Task prompt → An exact copy of the lines from the start of the material below through the line containing "Figure 1: Scenario" is the required answer, and it includes no pictures.
====== Available data ======
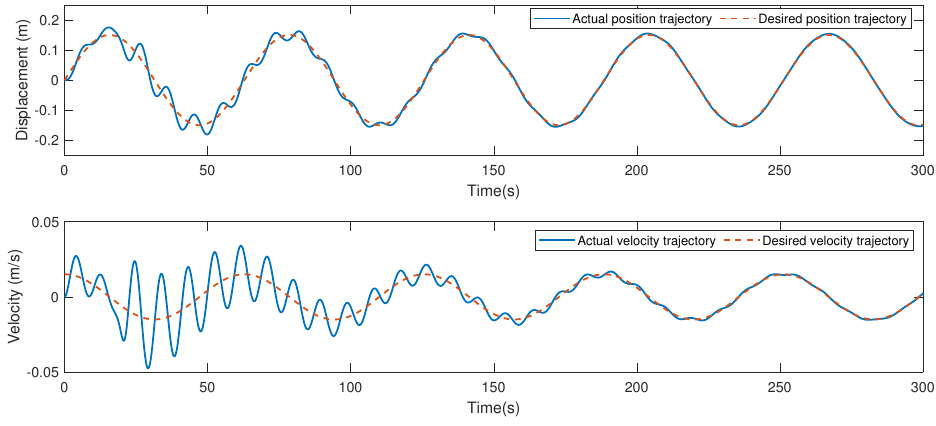
Figure 13. The position and velocity trajectory of the robot.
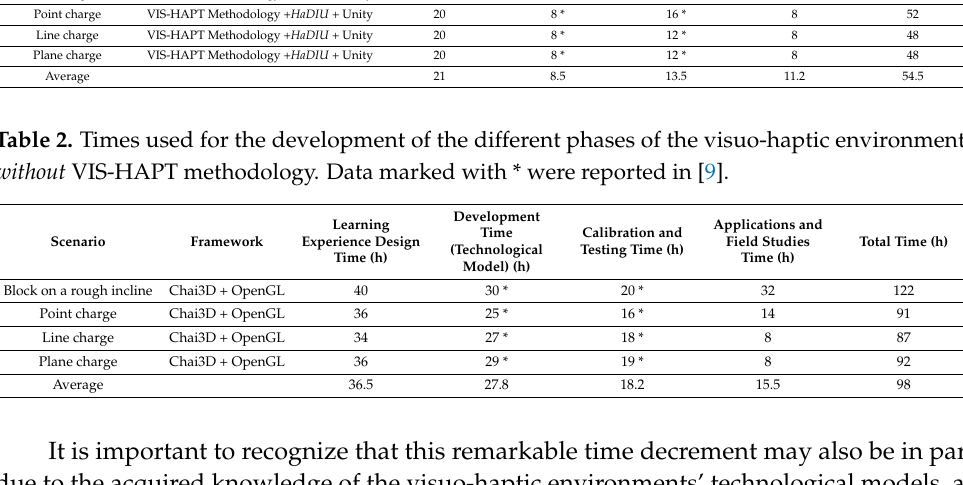
Table 1. Times used for the development of the different phases of the visuo-haptic environments using the VIS-HAPT and HaDIU architecture. Data marked with * were published by [9]. Learning Scenario Framework ExperienceDesign Time(h) Model)(h)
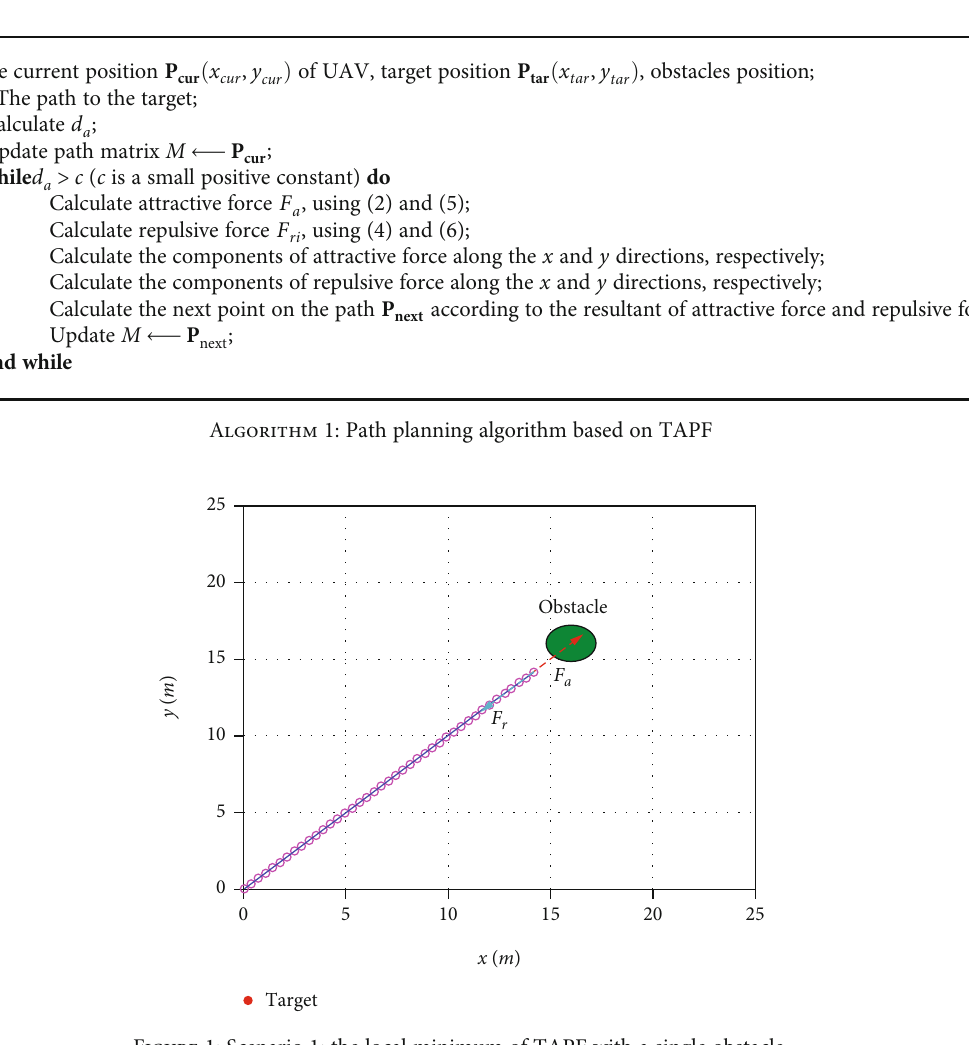
Figure 1: Scenario 1: the local minimum of TAPF with a single obstacle.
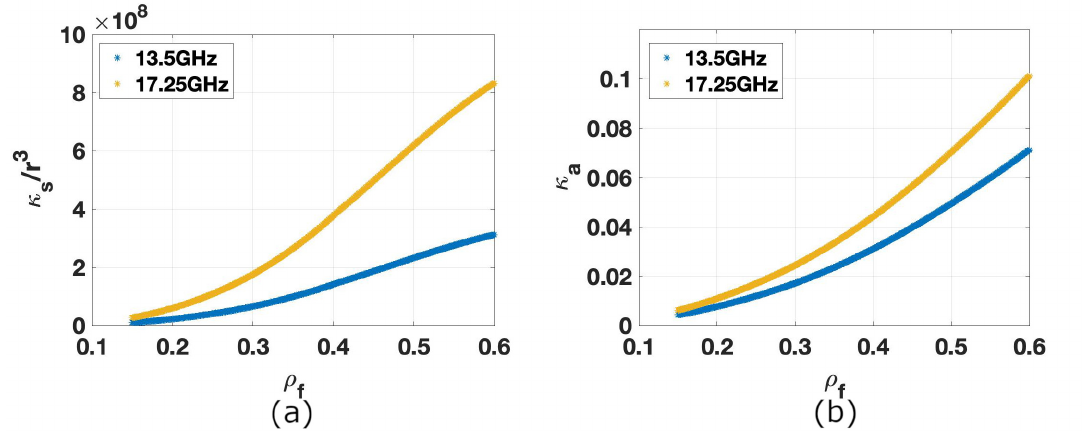
Figure 8. ( a ) Snow scattering coefficient normalized by grain radius vs. snow density and ( b ) snow absorption coefficient vs. snow density. Green and orange are the results for 13.5 and 17.25 GHz,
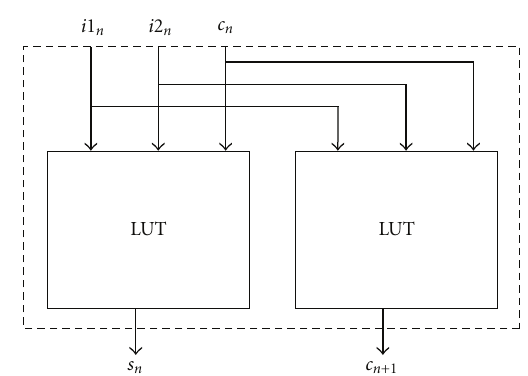
Figure 3: Optimized elementary cell for three-to-four-input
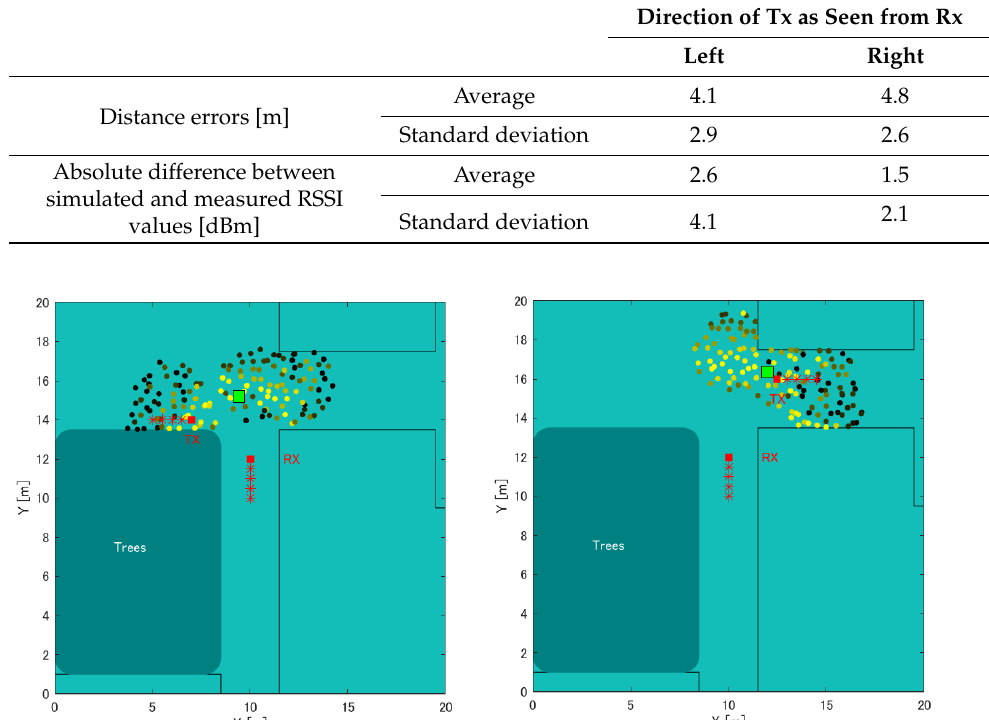
Table 3. Position estimation error results of the actual measurement in the case of Tx moving on a T-shape road.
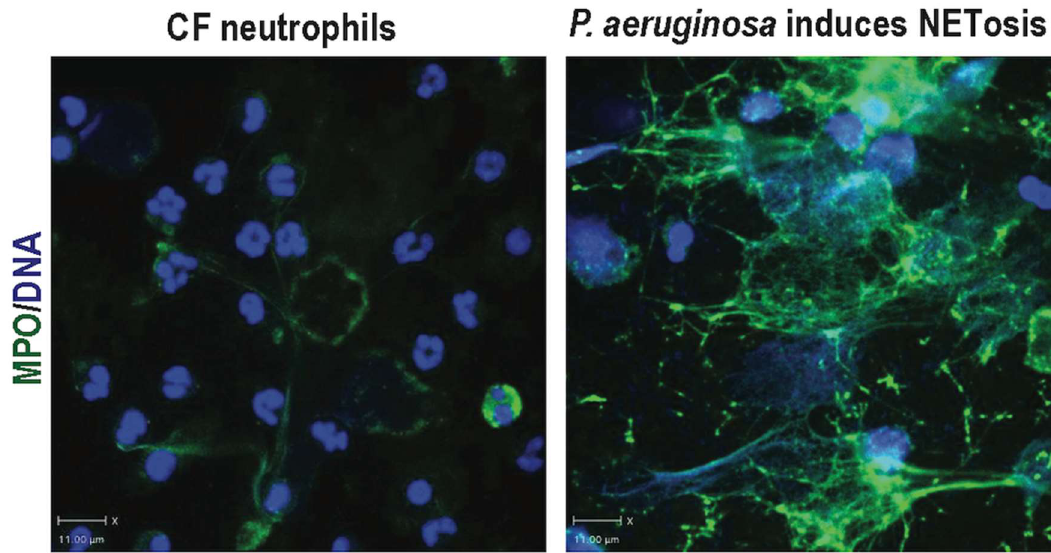
Figure 2. Pseudomonas aeruginosa , induces NETosis in CF neutrophils. Neutrophil purified from patients with CF has typical polymorphonuclear morphology (blue stain). Upon incubation of these neutrophils with P. aeruginosa (e.g., multiplicity of infection of 20), CF neutrophils readily release NETs-DNA (blue stain) coated with granular proteins (e.g., myeloperoxidase; immunostained with green fluorescence antibodies).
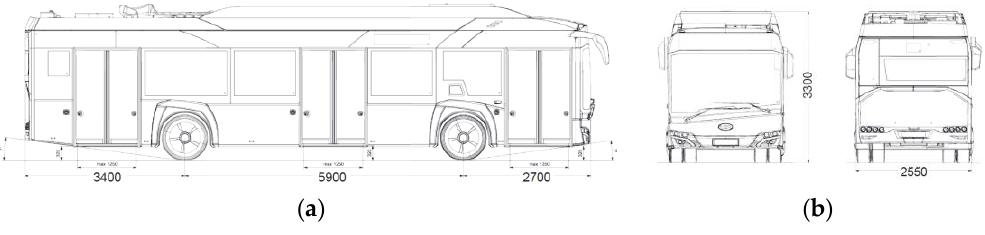
Table 1. Main technical data of the Solaris 12 E bus.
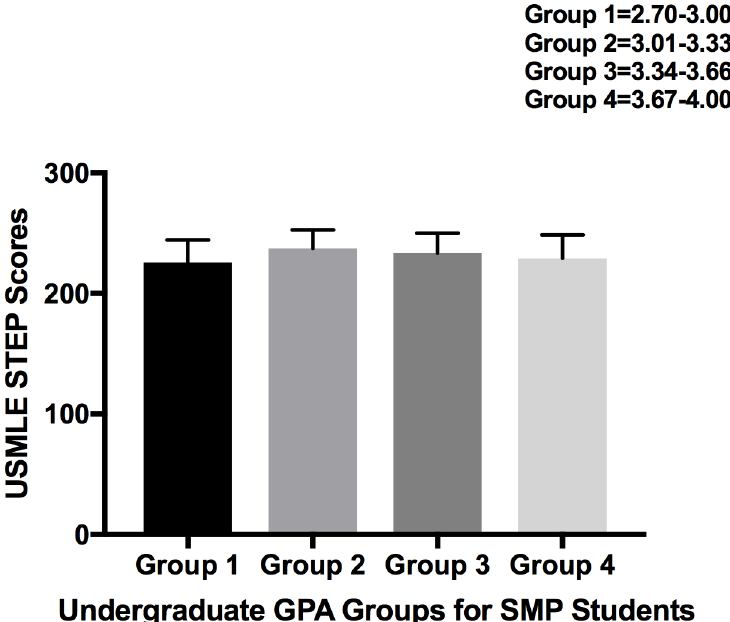
Fig 3. Comparative analysis of USMLE STEP 1 scores relative to undergraduate GPAs of SMP students. SMP students are categorized into 5 groupsbased on undergraduate GPA scores (Group 1 = 2.70–3.00,Group 2 = 3.00–3.33,Group 3 = 3.34–3.66, Group 4 = 3.67–4.00) and comparative analysis was performed using One-way ANOVA with Tukey Kramer Post-hoc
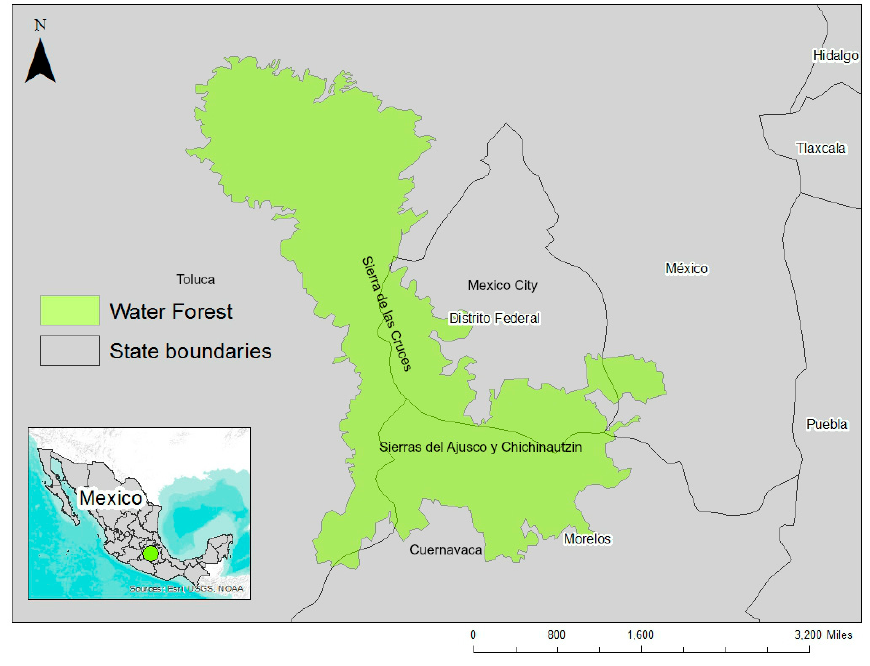
Figure 1. Water Forest extension and location of the main cities map. Source: Extracted from Ornelas-Lopez [28]. Table 1. Population, extraction, and economic uses of 10 aquifers in Central Mexico.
======
Task output →
Figure 13. The position and velocity trajectory of the robot.
Table 1. Times used for the development of the different phases of the visuo-haptic environments using the VIS-HAPT and HaDIU architecture. Data marked with * were published by [9]. Learning Scenario Framework ExperienceDesign Time(h) Model)(h)
Figure 1: Scenario 1: the local minimum of TAPF with a single obstacle.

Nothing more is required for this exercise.